Your task → Please retype, character for character, the portion of the entries below that runs from the line containing "вклучува примерок за потврда за пла" to the last line.

Data excerpts

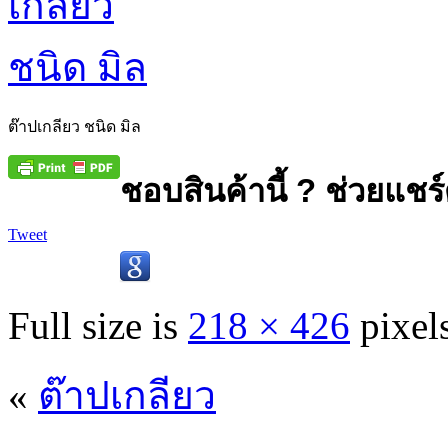
ต๊าปเกลียว ชนิด มิล
ชอบสินค้านี้ ? ช่วยแชร์
Tweet
Full size is
218 × 426
pixel
«
ต๊าปเกลียว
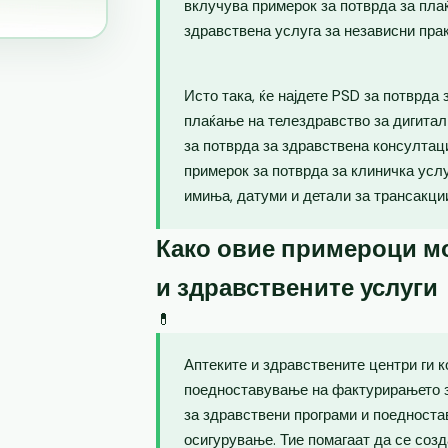
вклучува примерок за потврда за пла
здравствена услуга за независни пра
Исто така, ќе најдете PSD за потврда
плаќање на телездравство за дигитал
за потврда за здравствена консултаци
примерок за потврда за клиничка усл
имиња, датуми и детали за трансакци
Како овие примероци мо
и здравствените услуги
💊
Аптеките и здравствените центри ги 
поедноставување на фактурирањето з
за здравствени програми и поедноста
осигурување. Тие помагаат да се созд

Expected answer →
вклучува примерок за потврда за пла
здравствена услуга за независни пра
Исто така, ќе најдете PSD за потврда
плаќање на телездравство за дигитал
за потврда за здравствена консултаци
примерок за потврда за клиничка усл
имиња, датуми и детали за трансакци
Како овие примероци мо
и здравствените услуги
💊
Аптеките и здравствените центри ги 
поедноставување на фактурирањето з
за здравствени програми и поедноста
осигурување. Тие помагаат да се созд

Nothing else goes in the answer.